Wednesday, December 06, 2006

What Is The Point...

...of text messaging on a cell phone? I'm not quite sure that people are understanding the whole concept of it all. Maybe it's just that there is something wrong with me, but I am just not getting this supposedly "wondrous" new fad.

OK, so you pay fifty bucks a month (or whatever, don't write me and tell me what you pay) for a cell phone. You have upteen number of minutes every single month to call and talk to anyone you want. Long distance is free. Nights and weekends are free. It's the easiest thing to use in the world, it's a telephone, for heaven's sake!!!!

Now, instead of using this fast, simple method of communication, you decide instead to turn what would have been a 5 minute conversation into a 60 minute ordeal. Let's say you get one of these oh-so-exciting messages from Sally Sue. Your phone rings (like they do), and instead of just flipping it open or pressing a button to answer, you have to press 5 buttons to get to the stupid message from Sally Sue, (who is extremely quick-witted) saying, "whazzup?" Now it's your turn. You click 5 more buttons, get to your little message screen, and spend the next 10 minutes crafting your clever response by hitting 243 buttons, only to end up with "nuttin". Then you hit "send" and wait. 10 more minutes go by, and here comes the bleeping sound, alerting you that Sally Sue has something extremely important to say. You go through the entire ordeal again, and to your delight you find her message saying, "im wurkin it sux". On and on the cycle goes, sometimes at $.99 per text. These are the same people who will not write a letter on paper because "snail mail" is slow.

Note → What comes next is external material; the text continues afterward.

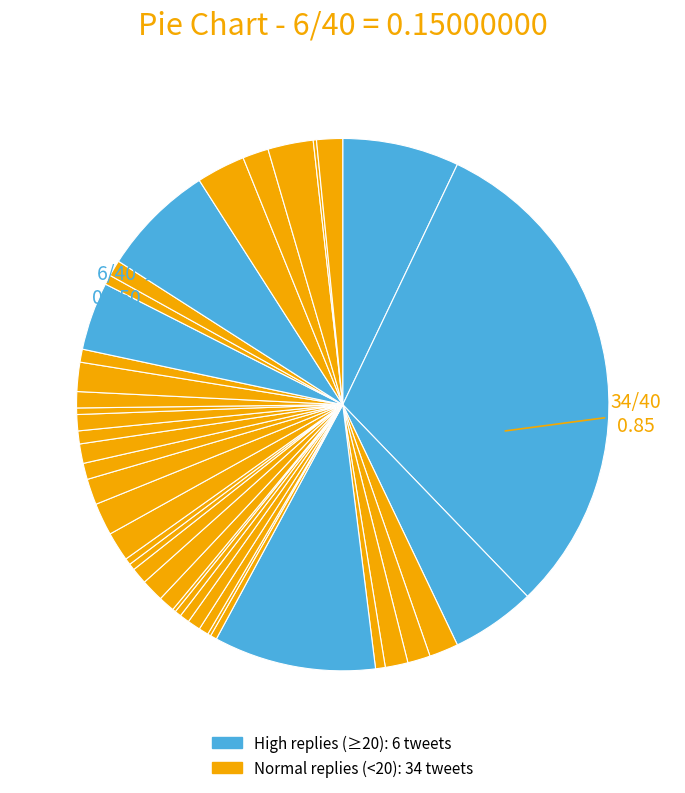

How many segments does this pie chart have?

40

Ummmmm, yeah right. I'm not spending $796 to send you stupid dumbass comments when you should have called me for free in the first place. I'm not screwing around with buttons for 3 hours when my own mouth runs at about 7 million words a minute.

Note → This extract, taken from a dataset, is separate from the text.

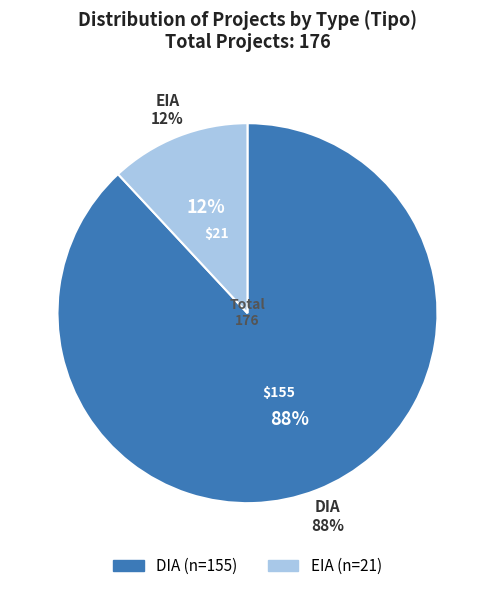

To the nearest percent, what portion does DIA represent?

88%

Most of my folks know not to bother me with the text crap, except for Jen, who just learned this fun game. She does it constantly; I swear by all that is good in the world, sometimes she CALLS me and tells me that she is going to text me. She can barely use the phone itself; technology flies over her head, and yet she's figured this out. I finally had to program my email into her phone so that they come to my computer instead of my phone.

So don't bother blowing up my phone with texts explaining the wonders of this stupid game. I don't even check my voicemail; I am sure as hell not pushing 3098 damn buttons just to hear that you are going to WalMart today. (Unless you are buying me something at WalMart, in which case....CALL ME ON THE FRIGGIN PHONE!)